Separazione: nessun addebito se la moglie è omosessuale

L’eventuale omosessualità del coniuge non è una buon motivo per addebitare la separazione, costituendo anzi una ragione in più di intollerabilità della convivenza.

La Cassazione, con una recentissima sentenza nr. 8713 del 29 aprile 2015, è costretta ancora a ricordare che la separazione per colpa non esiste più dal 1975 grazie alla riforma del diritto di famiglia.

Nel merito la Cassazione ha rigettato il ricorso di un uomo che si opponeva al pagamento dell’assegno di mantenimento nei confronti dell’ex moglie invocando l’addebito della separazione per la violazione dei doveri coniugali, in quanto la stessa,  stanca di “comportarsi da moglie fedele e da madre” aveva abbandonato il tetto coniugale, preferendo “accompagnarsi con altre donne con cui intratteneva relazioni omosessuali”.

Forte della decisione del giudice di prime cure che gli aveva dato ragione, l’uomo ricorreva in Cassazione impugnando la sentenza della corte d’appello che aveva invece escluso l’addebito nei confronti della signora e disposto l’assegno di mantenimento a carico del marito in quanto la stessa era una domestica “in nero”, priva di redditi adeguati.
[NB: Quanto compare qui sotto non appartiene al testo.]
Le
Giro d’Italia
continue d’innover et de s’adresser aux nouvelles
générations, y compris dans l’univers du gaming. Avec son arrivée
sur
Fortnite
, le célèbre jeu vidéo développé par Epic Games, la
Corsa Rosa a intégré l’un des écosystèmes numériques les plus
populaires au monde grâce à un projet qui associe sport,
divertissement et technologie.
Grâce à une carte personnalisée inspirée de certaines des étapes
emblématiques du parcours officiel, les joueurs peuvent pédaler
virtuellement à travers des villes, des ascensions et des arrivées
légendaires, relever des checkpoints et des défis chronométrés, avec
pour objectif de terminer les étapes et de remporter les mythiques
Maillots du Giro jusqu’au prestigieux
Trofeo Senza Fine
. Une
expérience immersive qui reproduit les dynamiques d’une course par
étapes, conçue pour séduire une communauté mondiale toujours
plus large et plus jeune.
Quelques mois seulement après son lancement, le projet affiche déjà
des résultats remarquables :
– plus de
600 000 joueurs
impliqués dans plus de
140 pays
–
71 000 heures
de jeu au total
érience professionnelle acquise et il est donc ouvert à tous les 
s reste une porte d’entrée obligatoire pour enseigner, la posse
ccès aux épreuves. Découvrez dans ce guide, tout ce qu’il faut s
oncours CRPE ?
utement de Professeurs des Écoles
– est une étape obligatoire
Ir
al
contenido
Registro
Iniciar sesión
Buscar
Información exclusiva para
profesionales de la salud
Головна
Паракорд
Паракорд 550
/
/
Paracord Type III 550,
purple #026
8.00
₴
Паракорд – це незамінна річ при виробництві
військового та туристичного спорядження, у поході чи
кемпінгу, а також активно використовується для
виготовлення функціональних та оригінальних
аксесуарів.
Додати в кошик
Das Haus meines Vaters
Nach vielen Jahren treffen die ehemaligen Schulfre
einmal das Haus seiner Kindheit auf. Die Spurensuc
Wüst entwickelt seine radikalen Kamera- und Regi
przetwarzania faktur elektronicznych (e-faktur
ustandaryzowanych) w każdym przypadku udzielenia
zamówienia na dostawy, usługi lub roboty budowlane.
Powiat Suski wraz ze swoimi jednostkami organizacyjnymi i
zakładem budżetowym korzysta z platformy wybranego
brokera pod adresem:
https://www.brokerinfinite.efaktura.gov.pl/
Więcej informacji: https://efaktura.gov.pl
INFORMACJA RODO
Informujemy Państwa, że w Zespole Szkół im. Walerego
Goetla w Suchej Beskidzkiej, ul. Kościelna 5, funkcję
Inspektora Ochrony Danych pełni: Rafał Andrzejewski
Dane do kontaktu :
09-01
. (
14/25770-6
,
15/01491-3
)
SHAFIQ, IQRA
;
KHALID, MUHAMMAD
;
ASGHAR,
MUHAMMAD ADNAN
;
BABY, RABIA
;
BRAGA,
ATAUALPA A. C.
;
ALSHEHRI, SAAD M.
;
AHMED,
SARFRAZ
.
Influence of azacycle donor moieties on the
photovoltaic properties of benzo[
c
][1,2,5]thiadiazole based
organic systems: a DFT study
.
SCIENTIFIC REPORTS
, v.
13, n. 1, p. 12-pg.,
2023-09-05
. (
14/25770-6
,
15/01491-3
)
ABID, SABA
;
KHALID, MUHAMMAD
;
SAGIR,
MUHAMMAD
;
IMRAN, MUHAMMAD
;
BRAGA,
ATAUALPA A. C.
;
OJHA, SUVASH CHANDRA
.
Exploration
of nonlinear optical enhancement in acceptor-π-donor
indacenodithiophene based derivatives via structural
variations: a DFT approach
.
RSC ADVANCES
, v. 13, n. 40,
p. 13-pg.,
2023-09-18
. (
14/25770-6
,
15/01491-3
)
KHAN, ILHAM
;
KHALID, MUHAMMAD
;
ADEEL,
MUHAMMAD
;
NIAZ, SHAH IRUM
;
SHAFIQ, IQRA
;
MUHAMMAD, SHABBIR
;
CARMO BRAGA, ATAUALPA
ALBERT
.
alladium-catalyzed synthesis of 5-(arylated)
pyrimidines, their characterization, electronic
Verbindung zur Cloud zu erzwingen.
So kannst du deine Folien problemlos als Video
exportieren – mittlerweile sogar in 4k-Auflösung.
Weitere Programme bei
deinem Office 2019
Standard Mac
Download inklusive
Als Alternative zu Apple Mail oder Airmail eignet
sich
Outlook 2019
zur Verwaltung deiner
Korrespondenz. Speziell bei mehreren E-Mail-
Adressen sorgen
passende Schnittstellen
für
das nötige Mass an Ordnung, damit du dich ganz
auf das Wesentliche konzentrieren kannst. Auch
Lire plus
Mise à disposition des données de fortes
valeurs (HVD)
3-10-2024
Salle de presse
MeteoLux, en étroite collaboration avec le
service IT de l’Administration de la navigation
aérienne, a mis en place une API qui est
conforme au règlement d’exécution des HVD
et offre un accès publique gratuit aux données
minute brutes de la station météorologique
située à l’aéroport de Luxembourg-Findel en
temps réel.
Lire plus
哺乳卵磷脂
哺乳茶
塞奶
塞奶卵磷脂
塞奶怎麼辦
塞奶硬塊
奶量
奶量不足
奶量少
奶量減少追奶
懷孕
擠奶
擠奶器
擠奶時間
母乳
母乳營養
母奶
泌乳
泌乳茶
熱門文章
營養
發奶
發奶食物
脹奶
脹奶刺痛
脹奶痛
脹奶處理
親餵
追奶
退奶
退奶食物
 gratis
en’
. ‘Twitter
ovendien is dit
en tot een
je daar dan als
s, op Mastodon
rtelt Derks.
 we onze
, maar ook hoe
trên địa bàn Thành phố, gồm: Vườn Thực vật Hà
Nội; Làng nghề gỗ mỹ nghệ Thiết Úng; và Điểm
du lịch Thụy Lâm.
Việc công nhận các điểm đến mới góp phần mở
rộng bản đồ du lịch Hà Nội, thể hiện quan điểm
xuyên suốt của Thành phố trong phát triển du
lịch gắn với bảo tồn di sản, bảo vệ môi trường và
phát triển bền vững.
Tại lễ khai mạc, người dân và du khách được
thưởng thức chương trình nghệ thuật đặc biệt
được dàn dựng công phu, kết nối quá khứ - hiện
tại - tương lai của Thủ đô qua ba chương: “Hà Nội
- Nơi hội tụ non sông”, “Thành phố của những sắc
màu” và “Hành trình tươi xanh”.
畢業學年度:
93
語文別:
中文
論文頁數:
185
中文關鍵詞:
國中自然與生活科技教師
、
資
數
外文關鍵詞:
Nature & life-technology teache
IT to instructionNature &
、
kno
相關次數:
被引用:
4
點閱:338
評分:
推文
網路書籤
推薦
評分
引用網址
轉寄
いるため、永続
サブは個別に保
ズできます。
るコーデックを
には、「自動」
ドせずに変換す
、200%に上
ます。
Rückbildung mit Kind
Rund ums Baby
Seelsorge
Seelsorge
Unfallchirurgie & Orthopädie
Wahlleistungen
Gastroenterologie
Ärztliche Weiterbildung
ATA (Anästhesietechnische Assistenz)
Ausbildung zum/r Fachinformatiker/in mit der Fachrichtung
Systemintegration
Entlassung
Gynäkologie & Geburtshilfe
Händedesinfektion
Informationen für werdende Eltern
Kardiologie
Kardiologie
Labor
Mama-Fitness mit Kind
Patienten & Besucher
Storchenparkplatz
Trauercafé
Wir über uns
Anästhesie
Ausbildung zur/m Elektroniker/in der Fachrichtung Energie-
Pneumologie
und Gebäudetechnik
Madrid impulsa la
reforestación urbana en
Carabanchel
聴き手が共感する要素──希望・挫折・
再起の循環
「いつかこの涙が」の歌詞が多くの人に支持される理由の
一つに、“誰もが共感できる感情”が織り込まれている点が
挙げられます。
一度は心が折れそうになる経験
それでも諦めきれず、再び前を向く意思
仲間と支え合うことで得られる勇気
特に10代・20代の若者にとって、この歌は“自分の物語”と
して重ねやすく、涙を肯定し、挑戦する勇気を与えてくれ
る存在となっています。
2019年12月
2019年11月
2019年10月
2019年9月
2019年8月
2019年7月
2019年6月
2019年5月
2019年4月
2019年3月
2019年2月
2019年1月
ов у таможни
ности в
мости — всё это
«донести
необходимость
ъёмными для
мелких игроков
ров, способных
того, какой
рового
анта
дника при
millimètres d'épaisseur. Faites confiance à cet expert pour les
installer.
Ma la Cassazione ha confermato la decisione della corte territoriale, riaffermando che il diritto alla separazione è fondato su fatti che nella coscienza sociale e nella comune percezione rendano intollerabile il proseguimento della vita coniugale, ribadendo che, nella doverosa visione evolutiva del matrimonio, la frattura può dipendere “dalla condizione di disaffezione e di distacco spirituale anche di uno solo dei due coniugi”.

E dunque, laddove tale situazione si verifichi, costituisce esercizio di un diritto e non può certo costituire ragione di addebito.

Tornando al caso di specie, quindi la Cassazione ha ritenuto ampiamente motivato l’accertamento della situazione di intollerabilità della convivenza per la moglie da parte della corte territoriale, provata anche dalla profonda depressione che aveva condotto la donna addirittura a tentare il suicidio.

Quanto all’asserita omosessualità, anche se appurata, non farebbe che avvalorare la scelta della fuga: attesa la ancor maggiore evidenza dell’intollerabilità della convivenza matrimoniale per una persona omosessuale”.